Memória afetiva - Dona Anelina é mãe de três filhos e avó de dez netos. Sempre foi apegada à família e repetia com frequência: “ser mãe é pra sempre”. Mesmo após o diagnóstico de Alzheimer, há sete anos, essa certeza permaneceu intacta, ainda que a memória começasse a falhar. Seguindo a orientação do neurologista, a família procurou formas de preservar seus vínculos afetivos.
“Ela sempre gostou de cuidar, sempre foi muito carinhosa com a gente. Quando o Alzheimer chegou, a gente percebeu que ela precisava de algo pra se sentir segura. Ela começou a tratar essa boneca como uma filha. Como não tivemos condições de comprar um bebê reborn, foi essa bonequinha simples mesmo. “Ver que o hospital respeitou esse vínculo e acolheu minha mãe desse jeito foi um alívio imenso pra nossa família”, contou a filha Aldenora Santos, emocionada.
Aldenora conta que a relação com a boneca surgiu de forma espontânea, durante as brincadeiras com as netas. Com o tempo, Dona Anelina criou um vínculo profundo com uma das bonecas, que passou a representar um elo afetivo essencial em sua rotina. Desde então, carrega a “filha de brinquedo” nos braços com o mesmo zelo de uma mãe.

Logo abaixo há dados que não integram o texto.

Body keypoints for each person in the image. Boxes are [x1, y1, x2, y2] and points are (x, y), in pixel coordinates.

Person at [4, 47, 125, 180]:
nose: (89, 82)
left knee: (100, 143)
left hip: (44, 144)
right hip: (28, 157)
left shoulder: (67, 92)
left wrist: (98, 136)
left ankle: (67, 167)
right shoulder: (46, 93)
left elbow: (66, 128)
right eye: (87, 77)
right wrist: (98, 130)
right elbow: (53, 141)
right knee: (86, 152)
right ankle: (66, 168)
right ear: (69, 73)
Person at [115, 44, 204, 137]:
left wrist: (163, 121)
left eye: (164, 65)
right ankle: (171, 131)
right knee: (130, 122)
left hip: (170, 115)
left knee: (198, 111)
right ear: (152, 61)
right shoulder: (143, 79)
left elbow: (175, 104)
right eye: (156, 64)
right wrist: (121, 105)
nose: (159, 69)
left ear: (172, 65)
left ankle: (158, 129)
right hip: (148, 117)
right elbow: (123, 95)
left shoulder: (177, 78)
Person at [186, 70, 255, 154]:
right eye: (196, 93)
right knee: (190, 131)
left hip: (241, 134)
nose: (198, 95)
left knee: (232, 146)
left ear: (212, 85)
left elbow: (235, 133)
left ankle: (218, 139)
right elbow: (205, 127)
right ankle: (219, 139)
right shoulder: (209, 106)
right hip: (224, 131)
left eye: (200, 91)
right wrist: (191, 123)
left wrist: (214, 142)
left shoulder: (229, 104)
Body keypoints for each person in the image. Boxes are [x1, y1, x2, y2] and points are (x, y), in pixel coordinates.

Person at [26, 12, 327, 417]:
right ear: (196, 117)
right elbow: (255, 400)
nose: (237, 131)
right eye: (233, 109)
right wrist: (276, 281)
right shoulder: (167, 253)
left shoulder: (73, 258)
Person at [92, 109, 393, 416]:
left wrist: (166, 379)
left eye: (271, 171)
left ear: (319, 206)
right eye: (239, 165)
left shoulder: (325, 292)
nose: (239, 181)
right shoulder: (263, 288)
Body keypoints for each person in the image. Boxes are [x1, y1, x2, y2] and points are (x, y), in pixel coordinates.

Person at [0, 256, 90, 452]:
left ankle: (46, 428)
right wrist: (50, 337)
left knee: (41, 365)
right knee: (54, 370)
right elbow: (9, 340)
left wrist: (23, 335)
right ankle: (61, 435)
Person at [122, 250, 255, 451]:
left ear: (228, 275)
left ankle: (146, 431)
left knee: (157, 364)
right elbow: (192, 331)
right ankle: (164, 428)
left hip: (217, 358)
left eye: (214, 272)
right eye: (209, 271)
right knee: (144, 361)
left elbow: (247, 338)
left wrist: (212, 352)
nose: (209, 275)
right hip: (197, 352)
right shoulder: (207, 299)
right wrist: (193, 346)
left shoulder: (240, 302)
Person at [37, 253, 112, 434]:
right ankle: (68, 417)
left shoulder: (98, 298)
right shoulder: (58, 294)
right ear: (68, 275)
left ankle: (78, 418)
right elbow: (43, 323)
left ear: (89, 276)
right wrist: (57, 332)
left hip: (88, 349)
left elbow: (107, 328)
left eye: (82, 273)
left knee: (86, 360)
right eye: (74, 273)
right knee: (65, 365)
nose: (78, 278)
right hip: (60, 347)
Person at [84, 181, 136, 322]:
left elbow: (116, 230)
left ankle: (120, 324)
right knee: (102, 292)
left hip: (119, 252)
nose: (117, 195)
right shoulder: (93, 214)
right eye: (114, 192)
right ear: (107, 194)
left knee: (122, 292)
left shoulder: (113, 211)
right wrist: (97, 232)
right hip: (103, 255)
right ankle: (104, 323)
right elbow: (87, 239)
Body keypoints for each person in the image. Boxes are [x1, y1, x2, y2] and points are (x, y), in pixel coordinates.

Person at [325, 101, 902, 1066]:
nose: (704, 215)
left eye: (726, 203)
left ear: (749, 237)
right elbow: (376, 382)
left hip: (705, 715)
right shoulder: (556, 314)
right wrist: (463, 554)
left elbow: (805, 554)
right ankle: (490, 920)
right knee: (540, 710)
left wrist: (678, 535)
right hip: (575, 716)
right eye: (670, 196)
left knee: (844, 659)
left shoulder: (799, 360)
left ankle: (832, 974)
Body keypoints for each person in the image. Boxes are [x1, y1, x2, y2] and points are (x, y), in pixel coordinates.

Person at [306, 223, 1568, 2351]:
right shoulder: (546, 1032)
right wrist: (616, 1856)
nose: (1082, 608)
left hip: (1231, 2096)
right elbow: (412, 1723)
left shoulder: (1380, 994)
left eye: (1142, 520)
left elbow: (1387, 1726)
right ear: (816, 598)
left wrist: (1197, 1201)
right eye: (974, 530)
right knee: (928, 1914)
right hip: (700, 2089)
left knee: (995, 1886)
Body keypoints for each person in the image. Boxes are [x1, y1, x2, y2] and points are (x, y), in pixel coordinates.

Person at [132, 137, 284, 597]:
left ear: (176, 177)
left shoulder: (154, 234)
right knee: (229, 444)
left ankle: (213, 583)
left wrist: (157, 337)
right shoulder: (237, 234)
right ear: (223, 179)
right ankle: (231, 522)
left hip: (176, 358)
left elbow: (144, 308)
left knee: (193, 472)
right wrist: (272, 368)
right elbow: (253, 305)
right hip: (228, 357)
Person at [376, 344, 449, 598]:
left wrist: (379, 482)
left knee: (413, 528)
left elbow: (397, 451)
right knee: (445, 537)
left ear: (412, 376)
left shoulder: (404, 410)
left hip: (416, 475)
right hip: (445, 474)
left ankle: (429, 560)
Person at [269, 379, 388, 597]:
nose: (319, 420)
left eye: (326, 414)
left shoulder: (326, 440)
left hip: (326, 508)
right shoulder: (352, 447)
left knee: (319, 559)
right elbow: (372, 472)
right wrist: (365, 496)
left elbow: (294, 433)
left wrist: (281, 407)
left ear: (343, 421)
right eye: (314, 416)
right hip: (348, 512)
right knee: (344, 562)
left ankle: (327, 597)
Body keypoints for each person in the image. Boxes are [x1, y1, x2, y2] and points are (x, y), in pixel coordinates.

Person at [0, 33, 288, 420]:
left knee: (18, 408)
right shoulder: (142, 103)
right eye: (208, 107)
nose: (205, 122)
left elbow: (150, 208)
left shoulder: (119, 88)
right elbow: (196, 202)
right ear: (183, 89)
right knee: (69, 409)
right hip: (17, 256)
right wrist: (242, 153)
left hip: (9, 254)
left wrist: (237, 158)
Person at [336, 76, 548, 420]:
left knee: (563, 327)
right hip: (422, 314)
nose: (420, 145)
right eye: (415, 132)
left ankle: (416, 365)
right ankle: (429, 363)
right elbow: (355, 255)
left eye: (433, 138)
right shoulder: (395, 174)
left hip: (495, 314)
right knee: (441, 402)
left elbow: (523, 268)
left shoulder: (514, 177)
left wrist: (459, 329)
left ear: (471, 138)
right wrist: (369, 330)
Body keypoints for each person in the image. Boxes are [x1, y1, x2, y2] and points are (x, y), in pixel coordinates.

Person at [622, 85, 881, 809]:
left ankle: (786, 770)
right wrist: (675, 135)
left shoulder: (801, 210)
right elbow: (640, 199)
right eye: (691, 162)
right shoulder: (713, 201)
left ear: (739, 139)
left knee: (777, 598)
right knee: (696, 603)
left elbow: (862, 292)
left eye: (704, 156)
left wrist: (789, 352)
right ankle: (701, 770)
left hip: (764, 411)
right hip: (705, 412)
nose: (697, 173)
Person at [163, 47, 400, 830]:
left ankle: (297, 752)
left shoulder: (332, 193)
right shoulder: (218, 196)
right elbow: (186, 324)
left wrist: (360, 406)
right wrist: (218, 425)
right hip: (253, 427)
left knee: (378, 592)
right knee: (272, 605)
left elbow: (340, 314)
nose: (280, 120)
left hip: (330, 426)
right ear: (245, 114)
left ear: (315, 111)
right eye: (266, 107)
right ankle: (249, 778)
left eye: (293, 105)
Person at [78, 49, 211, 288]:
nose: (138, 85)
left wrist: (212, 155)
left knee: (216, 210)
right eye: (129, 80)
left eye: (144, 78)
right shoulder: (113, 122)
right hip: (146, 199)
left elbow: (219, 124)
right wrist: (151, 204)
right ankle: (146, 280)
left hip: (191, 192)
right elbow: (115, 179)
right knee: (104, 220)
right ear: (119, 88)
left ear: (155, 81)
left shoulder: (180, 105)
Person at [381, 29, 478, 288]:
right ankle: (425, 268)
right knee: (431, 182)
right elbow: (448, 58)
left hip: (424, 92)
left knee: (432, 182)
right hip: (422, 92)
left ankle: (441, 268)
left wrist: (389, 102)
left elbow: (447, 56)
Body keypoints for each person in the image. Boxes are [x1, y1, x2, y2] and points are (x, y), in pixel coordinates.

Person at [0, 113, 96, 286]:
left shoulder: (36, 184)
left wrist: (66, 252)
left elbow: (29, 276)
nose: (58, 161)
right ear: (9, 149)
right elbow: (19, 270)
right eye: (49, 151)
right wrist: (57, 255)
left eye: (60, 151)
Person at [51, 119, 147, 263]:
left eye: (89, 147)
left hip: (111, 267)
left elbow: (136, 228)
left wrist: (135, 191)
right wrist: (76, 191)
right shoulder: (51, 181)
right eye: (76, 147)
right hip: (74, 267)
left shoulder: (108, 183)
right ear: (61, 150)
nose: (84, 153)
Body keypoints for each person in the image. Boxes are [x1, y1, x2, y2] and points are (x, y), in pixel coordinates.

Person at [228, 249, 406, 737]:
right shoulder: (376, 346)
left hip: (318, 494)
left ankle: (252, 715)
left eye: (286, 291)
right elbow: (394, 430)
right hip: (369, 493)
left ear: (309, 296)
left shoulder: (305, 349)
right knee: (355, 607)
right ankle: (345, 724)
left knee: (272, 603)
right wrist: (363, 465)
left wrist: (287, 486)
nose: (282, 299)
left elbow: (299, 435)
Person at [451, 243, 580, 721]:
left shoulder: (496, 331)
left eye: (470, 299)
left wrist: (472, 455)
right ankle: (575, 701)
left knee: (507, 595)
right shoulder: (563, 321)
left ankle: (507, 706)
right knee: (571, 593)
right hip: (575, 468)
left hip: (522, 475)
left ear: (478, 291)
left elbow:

“Ela chama a bonequinha de ‘Neném’, o mesmo apelido carinhoso que usava para um dos meus irmãos, que já faleceu. É como se, de alguma forma, ela mantivesse viva essa memória através do cuidado”, relatou a filha, emocionada.
Ao acordar do procedimento, ainda sob os efeitos da sedação, Dona Anelina olhou para o lado, viu sua boneca nos braços e sorriu. “Ela ficou quietinha comigo. É minha filhinha, nunca me deixa sozinha”, disse com voz suave, como se embalasse lembranças adormecidas pelo tempo.

Excelência em hemodinâmica - O Serviço de Hemodinâmica do Hospital Regional de Marabá, gerenciado pelo Instituto Social e Ambiental da Amazônia (ISAA), em parceria com a Secretaria de Estado de Saúde Pública (Sespa), é referência em cardiologia intervencionista no Estado. A unidade realiza procedimentos de alta complexidade, como cateterismo cardíaco e angioplastia coronariana.
Equipado com tecnologia de ponta e uma equipe altamente qualificada, essenciais para o diagnóstico e tratamento de doenças cardiovasculares, o serviço permite a realização de intervenções minimamente invasivas, que proporcionam mais segurança, menos tempo de internação e maior conforto ao paciente, que caminha lado a lado com a humanização.

O cardiologista intervencionista Arilson Rodrigues, que atua na unidade, destacou a importância de unir excelência técnica ao cuidado humanizado. Segundo ele, cada paciente carrega uma história, e compreendê-la é essencial para o sucesso terapêutico.
“No caso da Dona Anelina, sabíamos da complexidade clínica, mas também entendemos que respeitar o vínculo emocional dela com a boneca seria decisivo para garantir sua estabilidade no procedimento”, afirmou o médico. “A medicina moderna não se limita à técnica. É preciso olhar para o ser humano por completo, ela nos lembrou disso com muita doçura”, concluiu.
Para o especialista, o gesto simples de permitir que a paciente estivesse com a boneca nos braços tornou-se símbolo de uma abordagem sensível e eficaz. “A cirurgia foi bem-sucedida, a paciente respondeu muito bem e, sobretudo, se sentiu acolhida. Isso também faz parte da cura”, completou.
Perfil da unidade de saúde: Os serviços no Hospital Regional do Sudeste do Pará são 100% pelo Sistema Único de Saúde (SUS). A unidade tem 135 leitos: são 97 de internação clínica e 38 nas Unidades de Terapia Intensiva (UTI) - Adulto, Pediátrica e Neonatal.